Rápido Rheincy, separando a cuantos obstruían su ataque, se lanzó sobre su enemigo. Los dos se acometieron con grande ímpetu; pero Vandreuil había tenido tiempo de arrollarse una servilleta al brazo izquierdo y se valía de ella, con mucha habilidad, para evitar los golpes de filo, mientras que Rheincy, el cual había olvidado tal precaución, se encontraba en situación desigual, y fue ligeramente herido en los primeros asaltos. Sin embargo, no dejaba de pelear con gran valentía. Llamó a sus lacayos y les pidió que le trajesen su daga; pero Beville los detuvo, manifestando que como Vandreuil carecía de ese arma, su adversario no podía, pues, usarla noblemente. Algunos amigos de Rheincy protestaron contra ello; cambiáronse palabras fuertes, y es seguro que el duelo habría concluido con un combate general si Vandrauil no se desembarazase a escape de su adversario, hiriéndole en el pecho con una estocada hábil y peligrosa. En el acto colocó un pie sobre la espada de Rheincy, para impedirle que la recogiera, y levantó la suya, con objeto de dar el golpe de gracia mortal, pues las costumbres de los desafíos permitían en aquel entonces atrocidad tan cobarde.

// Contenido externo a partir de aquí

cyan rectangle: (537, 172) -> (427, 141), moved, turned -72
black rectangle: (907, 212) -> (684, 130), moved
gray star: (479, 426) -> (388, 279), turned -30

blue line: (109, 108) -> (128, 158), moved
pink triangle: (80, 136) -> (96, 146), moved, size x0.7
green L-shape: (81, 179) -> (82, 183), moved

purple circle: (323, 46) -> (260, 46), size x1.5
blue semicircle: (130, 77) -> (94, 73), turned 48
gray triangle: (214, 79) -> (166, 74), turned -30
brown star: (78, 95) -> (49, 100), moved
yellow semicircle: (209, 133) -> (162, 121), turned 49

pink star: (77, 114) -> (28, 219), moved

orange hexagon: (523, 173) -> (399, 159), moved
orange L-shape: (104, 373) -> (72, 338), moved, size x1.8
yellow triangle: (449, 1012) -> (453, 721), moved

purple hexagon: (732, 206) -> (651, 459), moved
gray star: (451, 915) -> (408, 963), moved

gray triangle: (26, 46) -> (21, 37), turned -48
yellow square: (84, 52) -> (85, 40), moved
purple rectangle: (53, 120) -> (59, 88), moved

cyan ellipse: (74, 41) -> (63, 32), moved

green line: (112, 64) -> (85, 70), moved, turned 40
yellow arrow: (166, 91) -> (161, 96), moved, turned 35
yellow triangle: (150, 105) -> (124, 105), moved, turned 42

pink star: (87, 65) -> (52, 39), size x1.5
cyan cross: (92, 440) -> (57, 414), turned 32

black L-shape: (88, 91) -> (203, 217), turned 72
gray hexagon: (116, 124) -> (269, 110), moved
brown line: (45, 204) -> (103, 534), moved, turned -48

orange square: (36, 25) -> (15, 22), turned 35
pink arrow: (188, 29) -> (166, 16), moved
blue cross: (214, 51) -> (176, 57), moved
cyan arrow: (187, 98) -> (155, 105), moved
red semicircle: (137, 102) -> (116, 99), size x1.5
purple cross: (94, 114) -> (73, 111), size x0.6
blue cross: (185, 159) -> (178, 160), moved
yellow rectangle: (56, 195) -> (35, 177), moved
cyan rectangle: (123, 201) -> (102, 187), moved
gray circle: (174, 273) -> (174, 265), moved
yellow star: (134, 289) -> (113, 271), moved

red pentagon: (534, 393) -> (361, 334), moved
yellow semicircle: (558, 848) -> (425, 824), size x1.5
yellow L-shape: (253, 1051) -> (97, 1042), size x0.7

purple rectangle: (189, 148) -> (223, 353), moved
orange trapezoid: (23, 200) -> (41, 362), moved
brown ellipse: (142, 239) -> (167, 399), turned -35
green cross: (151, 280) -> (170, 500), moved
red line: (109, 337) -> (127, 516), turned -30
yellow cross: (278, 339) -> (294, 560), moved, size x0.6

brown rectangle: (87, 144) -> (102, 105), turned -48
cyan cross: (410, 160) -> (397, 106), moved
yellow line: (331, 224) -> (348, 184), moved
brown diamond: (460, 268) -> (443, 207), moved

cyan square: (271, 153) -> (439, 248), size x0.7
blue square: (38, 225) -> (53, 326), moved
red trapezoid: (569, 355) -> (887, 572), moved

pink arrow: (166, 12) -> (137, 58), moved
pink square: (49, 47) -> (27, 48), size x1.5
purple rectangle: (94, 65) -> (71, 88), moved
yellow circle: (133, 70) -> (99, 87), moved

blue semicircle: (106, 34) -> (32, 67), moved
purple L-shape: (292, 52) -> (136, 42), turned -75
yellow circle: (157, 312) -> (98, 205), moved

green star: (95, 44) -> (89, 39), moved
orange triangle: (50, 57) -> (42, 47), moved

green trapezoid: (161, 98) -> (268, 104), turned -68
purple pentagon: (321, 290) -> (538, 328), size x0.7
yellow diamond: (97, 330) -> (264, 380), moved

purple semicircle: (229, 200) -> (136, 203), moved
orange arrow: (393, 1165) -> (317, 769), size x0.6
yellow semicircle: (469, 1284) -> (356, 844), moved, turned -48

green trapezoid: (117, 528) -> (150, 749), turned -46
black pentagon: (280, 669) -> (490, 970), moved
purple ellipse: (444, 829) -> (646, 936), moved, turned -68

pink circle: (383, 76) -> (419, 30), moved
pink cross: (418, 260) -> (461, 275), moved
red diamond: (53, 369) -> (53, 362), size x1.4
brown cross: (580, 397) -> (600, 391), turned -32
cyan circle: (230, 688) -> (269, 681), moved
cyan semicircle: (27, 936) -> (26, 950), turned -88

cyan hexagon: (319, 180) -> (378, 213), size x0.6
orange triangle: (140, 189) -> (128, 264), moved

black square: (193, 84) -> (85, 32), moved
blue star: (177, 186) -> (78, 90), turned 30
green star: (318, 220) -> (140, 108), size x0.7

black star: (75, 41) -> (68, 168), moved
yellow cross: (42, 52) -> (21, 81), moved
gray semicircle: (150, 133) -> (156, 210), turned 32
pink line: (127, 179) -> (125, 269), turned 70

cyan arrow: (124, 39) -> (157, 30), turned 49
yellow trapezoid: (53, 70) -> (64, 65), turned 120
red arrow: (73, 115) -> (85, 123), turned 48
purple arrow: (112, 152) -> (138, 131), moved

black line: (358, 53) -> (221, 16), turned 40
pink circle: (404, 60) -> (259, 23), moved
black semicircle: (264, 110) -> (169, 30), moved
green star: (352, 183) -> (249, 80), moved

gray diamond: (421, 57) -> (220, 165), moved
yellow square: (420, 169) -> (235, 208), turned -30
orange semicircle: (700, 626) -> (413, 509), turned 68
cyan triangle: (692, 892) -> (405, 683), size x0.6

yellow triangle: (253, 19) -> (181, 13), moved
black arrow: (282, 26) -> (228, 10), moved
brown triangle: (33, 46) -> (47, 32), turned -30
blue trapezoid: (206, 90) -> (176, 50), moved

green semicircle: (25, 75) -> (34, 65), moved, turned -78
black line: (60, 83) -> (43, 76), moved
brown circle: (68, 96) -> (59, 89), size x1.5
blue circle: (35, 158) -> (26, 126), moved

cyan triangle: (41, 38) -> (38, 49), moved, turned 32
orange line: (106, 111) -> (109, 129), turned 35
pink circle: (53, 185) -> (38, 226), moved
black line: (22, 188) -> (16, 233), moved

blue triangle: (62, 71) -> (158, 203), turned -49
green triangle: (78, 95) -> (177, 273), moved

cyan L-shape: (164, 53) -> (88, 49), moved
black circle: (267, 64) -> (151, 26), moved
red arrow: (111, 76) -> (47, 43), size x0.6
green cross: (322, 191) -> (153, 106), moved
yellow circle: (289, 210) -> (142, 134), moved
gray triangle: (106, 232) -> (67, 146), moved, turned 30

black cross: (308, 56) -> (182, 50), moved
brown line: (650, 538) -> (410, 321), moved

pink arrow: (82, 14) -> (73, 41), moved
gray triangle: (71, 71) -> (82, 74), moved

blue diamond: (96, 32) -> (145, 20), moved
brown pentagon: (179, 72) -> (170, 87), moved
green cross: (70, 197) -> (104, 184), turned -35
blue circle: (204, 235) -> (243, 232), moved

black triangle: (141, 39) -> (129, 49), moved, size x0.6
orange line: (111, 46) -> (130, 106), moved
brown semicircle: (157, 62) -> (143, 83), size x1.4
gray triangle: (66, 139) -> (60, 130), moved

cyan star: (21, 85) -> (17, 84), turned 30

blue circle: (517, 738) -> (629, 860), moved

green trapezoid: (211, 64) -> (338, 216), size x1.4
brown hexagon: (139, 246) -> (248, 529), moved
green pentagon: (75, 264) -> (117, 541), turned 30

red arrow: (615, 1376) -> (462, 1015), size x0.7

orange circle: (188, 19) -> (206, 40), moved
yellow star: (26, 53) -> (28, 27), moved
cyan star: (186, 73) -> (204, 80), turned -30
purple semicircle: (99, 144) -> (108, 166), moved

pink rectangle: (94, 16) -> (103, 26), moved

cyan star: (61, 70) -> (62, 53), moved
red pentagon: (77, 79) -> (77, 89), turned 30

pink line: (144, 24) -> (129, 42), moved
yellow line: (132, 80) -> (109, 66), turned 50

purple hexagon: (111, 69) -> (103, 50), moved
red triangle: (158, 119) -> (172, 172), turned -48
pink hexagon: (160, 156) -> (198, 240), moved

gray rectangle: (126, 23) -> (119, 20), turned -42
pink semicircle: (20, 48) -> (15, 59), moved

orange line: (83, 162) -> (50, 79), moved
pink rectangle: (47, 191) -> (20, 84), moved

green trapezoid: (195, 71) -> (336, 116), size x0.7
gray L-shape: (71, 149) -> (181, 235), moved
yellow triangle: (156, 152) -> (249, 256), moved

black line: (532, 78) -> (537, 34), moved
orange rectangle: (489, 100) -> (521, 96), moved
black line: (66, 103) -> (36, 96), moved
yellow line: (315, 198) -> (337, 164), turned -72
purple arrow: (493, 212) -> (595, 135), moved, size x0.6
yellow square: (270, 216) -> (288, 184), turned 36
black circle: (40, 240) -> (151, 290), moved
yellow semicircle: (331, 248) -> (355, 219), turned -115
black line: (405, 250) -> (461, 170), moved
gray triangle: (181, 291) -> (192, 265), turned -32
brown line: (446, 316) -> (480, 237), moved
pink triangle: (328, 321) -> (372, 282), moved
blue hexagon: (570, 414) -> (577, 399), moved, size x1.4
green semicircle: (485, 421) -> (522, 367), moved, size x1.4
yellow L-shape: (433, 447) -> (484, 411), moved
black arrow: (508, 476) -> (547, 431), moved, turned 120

— ¡Herir a un enemigo desarmado! — exclamó Jorge.

Y arrancó la espada al barón.

La herida del caballero no era mortal; pero ya iba perdiendo mucha sangre. Se fue atajándola, lo mejor que se pudo, con las servilletas, mientras que el herido, con una risa forzada, decía entre dientes que el asunto no había terminado.

En seguida acudieron un fraile y un cirujano, disputándose cuál debía atender antes al paciente. El cirujano fue al fin el preferido, e hizo transportar al enfermo hasta la orilla del Sena, desde donde se le condujo en una barca hasta su casa...

Mientras que los criados se llevaban las servilletas ensangrentadas y limpiaban el pavimento, rojo de la sangre vertida, fueron colocándose nuevas botellas sobre la mesa... Vandreuil, después de limpiar cuidadosamente su espada, la envainó, hizo el signo de la cruz, y, con una imperturbable sangre fría, sacó de su bolsillo una carta, suplicó silencio y leyó la primera línea, cuyas palabras produjeron enormes carcajadas:

«Querido: Ese fastidioso caballero que me persigue...»

— Salgamos de aquí — dijo Mergy a su hermano, con una expresión de disgusto.

El capitán le siguió... La carta absorbía la atención de todos, y no fue notada la ausencia de los hermanos.



  1. El arzobispo de Suiza.
  2. Entonces se llamaban «refinados» los grandes espadachines.
  3. Lugar clásico en aquel entonces para los duelos. La Pré-aux-Clercs se hallaba enfrente del Louvre, en un terreno comprendido entre las calles de Petits Augustins y Bac.